Uncertainty in any link of the logistics chain has a cascading effect on the future and financial well-being of the entire shipping industry. Policy changes and the state of the global economy will see the need for continued adjustments amid competing demands on different sectors in 2012.
Since the Ideal X sailed from Port Newark over 50 years ago, vessel size has been increasing. The new capacity coming on line – most of it in the large post-Panamax class – will add downward pressure on rates as some carriers hope to gain market share. The rumors of potential mergers between carriers that were rampant in 2008 and 2009 have again resurfaced with increasing uncertainty. Landside, as more stringent driver hours of service rules come online, we can expect an increase in the cost of trucking. The result will likely be a twofold modification in the system.

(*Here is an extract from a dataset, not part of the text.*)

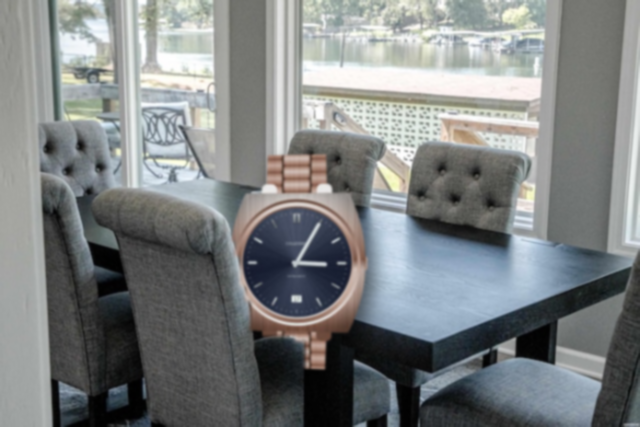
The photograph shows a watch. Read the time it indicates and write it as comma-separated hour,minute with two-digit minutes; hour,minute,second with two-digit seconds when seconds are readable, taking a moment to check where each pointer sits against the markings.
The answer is 3,05
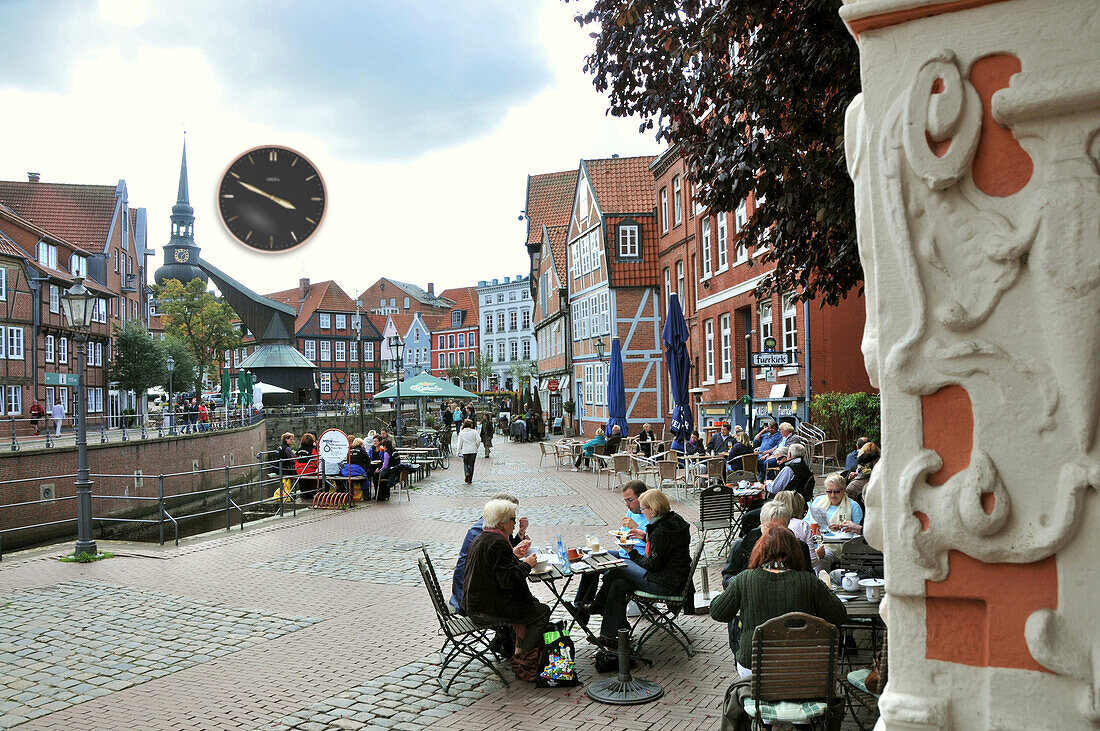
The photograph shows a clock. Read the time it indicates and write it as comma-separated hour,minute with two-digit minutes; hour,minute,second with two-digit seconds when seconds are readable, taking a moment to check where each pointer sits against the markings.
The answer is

First, look for a greater reliance on rail intermodal for international and 53-foot containers. Second, expect a possible boom for consumer-rich areas, as shippers look to reshuffle distribution networks and build new centers closer to the end-buyer to avoid higher inland transportation costs.
Ports across the nation are preparing to welcome the large post-Panamax vessels by deepening channels, removing navigational obstructions, and making landside investments in roadways and railways. These investments help protect commerce and jobs while generating economic activity.
In short, 2012 will again be a year of transformations for the shipping industry.